I was very disappointed when viewing Panorama this evening to watch the typical NHS strategy bashing. I strongly feel that Panorama had the opportune moment to inform the public on the critical debate which is occurring regarding their NHS. What I watched however was a the usual demonising of the private sector, glorifying GP's yet omitting that all GP's in fact private providers of healthcare themselves. I also found it quite offensive to PCT commissioners, who consist of a mixture of highly trained NHS doctors and managers, that as your programme suggests such a highly skilled group can be so easily swayed or coerced by what is sold to be the demonic private sector factor when commissioning services. Whilst it is true that commissioning a world-class health service is a learning role for PCT's it is insulting to professionals working within that field to suggest that they are unable to distinguish between quality providers of care which meets the needs of its' local population and organisations which simply cherry-pick profitable work. What is clear is that the Bevan's NHS is struggling to meet with the needs of an increasingly demanding and expensive patient population and that within the current confines of the system it is struggling to compete at a global level. I am disappointed with the typical media spin that Panorama sold to the public and that a truly balanced argument was not presented. Ultimately to increase the knowledge and understanding of the general public to the true debate of what the NHS needs is surely more beneficial than the spin that was presented. I feel it is a great shame and waste of an opportunity to actually help inform the public on the debate surrounding the true issues.
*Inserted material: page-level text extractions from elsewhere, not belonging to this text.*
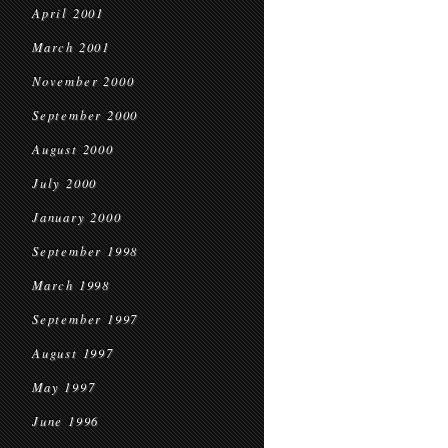
April 2001
March 2001
November 2000
September 2000
August 2000
July 2000
January 2000
September 1998
March 1998
September 1997
August 1997
May 1997
June 1996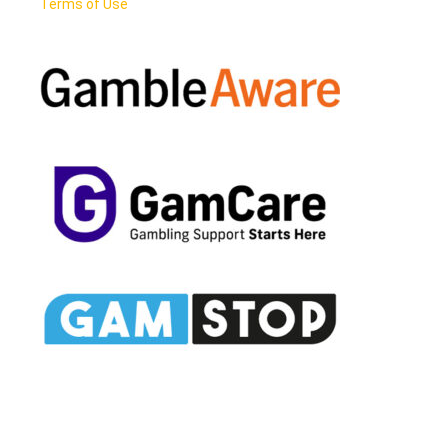
Terms of Use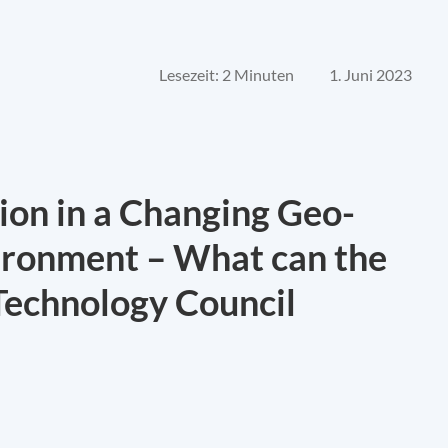
Lesezeit: 2 Minuten
1. Juni 2023
ion in a Changing Geo-
ironment – What can the
Technology Council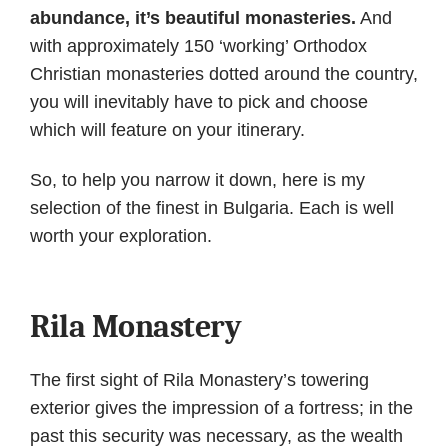
abundance, it’s beautiful monasteries.
And
with approximately 150 ‘working’ Orthodox
Christian monasteries dotted around the country,
you will inevitably have to pick and choose
which will feature on your itinerary.
So, to help you narrow it down, here is my
selection of the finest in Bulgaria. Each is well
worth your exploration.
Rila Monastery
The first sight of Rila Monastery’s towering
exterior gives the impression of a fortress; in the
past this security was necessary, as the wealth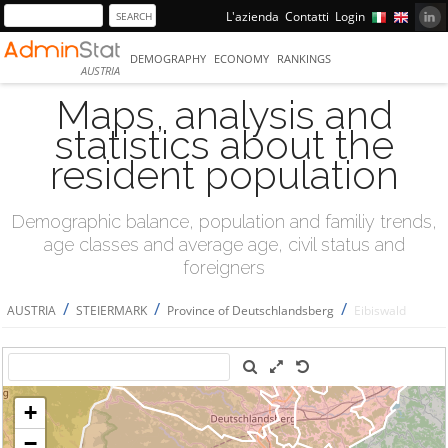
L'azienda
Contatti
Login
DEMOGRAPHY
ECONOMY
RANKINGS
AUSTRIA
Maps, analysis and
statistics about the
resident population
Demographic balance, population and familiy trends,
age classes and average age, civil status and
foreigners
/
/
/
AUSTRIA
STEIERMARK
Province of Deutschlandsberg
Eibiswald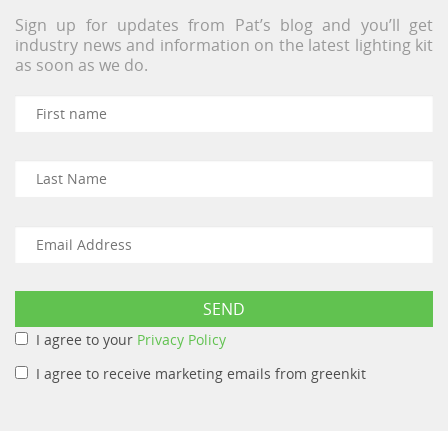
Sign up for updates from Pat’s blog and you’ll get
industry news and information on the latest lighting kit
as soon as we do.
I agree to your
Privacy Policy
I agree to receive marketing emails from greenkit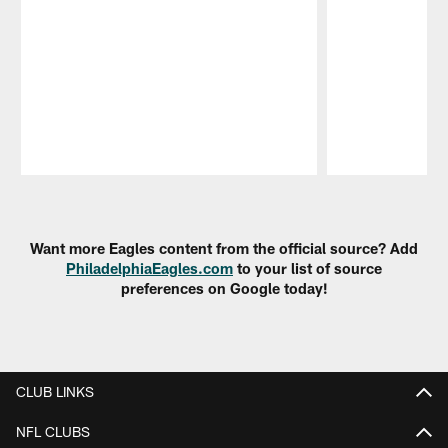
Pause
Play
Want more Eagles content from the official source? Add
PhiladelphiaEagles.com
to your list of source
preferences on Google today!
CLUB LINKS
NFL CLUBS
PLEASE keep on at this. One programme is not enough. On one hand, the government seems to want complete control - now they seem happy to give it all away. If we do so, we will not be able to buy it in again. I do not want choice, and I don't believe competition helps, and I think private involvement is positively detrimental. We need to re-think, quickly!
Jonathan Brewer

Patient 'choice' is a misnomer. In June my GP decided I needed to see a consultant and I received the 'choice' form. When I logged in I was offered 3 hospitals and chose the local one where I had had the procedure carried out in 2003. No appointments available. I selected the second closest hospital - no appointments available. Of course the third hospital had just one appointment available. I do not believe that this is CHOICE but is tied in with the decision to close our local hospital! Today I have been to the hospital for the 4th time for treatment. the appointment asked me to attend for the day and arrive at 8:50 am. If I had driven it would have cost me 10 to park so opted for the bus, after explaining that to use the bus I would have to leave home at 7am - I live at the far side of the town from the local town centre with poor bus services. I would then need to catch the bus transporting me to the location of the hospital. They relented and said no later than 9:30 arrival. The procedure completed by 1 pm and then I had to get a family member to take me home, which meant that he had to leave work early. I am not happy with the way things are going!
Christine Arrowsmith

It is shame that the programme focussed on private vs public. It would have been a good opportunity for the BBC to look at all providers including not for profit social enterprises, third sector partnerships, GP consortiums etc. High quality care is what matters and that can not fairly be judged on only what form your company might be.